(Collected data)
= = = = = = =
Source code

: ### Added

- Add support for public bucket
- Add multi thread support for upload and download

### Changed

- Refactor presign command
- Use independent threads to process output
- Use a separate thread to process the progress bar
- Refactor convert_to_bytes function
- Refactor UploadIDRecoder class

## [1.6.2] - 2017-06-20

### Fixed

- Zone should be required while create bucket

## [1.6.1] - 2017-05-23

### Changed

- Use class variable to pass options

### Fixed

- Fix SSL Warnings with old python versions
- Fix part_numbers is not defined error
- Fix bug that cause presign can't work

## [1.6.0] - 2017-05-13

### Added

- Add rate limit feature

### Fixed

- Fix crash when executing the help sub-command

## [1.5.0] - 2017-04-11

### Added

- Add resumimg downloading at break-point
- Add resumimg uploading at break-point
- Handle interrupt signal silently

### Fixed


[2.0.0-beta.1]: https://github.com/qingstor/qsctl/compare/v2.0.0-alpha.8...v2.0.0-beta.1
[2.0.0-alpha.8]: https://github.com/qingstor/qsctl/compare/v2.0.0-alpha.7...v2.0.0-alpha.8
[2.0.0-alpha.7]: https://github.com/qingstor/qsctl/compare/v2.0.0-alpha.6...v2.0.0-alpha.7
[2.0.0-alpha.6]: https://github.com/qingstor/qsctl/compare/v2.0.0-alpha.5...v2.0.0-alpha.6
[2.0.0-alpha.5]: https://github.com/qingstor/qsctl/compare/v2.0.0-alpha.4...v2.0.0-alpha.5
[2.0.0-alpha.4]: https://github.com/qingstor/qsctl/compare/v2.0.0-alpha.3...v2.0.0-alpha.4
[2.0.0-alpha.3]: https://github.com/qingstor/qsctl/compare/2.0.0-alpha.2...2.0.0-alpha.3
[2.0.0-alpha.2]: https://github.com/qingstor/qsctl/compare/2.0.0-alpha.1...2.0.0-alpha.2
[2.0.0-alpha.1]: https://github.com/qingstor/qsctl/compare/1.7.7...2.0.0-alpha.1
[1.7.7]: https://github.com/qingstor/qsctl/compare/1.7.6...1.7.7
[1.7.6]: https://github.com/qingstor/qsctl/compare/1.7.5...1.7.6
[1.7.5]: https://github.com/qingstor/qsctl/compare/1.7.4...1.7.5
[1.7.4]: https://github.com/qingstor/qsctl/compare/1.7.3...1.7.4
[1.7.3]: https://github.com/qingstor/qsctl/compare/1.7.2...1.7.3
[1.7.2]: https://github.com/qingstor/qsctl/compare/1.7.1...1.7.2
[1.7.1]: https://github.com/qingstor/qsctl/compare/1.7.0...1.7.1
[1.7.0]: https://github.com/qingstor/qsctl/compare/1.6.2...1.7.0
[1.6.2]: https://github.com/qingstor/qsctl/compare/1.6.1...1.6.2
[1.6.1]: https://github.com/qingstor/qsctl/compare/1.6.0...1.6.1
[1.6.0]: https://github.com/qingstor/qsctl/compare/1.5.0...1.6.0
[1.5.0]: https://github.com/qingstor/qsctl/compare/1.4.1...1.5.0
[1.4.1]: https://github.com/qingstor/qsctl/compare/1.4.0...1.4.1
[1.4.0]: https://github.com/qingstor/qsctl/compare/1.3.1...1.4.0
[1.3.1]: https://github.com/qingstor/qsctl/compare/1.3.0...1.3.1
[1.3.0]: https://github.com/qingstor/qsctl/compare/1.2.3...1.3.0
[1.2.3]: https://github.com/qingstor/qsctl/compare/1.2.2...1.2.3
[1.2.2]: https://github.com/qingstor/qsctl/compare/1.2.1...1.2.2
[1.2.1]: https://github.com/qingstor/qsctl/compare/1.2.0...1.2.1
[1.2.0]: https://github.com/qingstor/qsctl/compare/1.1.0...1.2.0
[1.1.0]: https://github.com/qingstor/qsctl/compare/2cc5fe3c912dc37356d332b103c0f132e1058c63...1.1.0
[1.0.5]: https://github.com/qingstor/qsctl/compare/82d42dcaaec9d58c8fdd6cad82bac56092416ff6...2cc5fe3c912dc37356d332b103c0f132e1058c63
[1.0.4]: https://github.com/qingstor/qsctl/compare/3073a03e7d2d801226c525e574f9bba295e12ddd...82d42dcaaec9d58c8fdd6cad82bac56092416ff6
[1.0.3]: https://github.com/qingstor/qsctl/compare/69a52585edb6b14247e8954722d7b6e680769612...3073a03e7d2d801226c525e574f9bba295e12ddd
= = = = = = =
## [YOUR TASK]
Look through the records above and please copy every line in which the string "point" occurs.

## [REPLY TO THE EXERCISE]
- Add resumimg downloading at break-point
- Add resumimg uploading at break-point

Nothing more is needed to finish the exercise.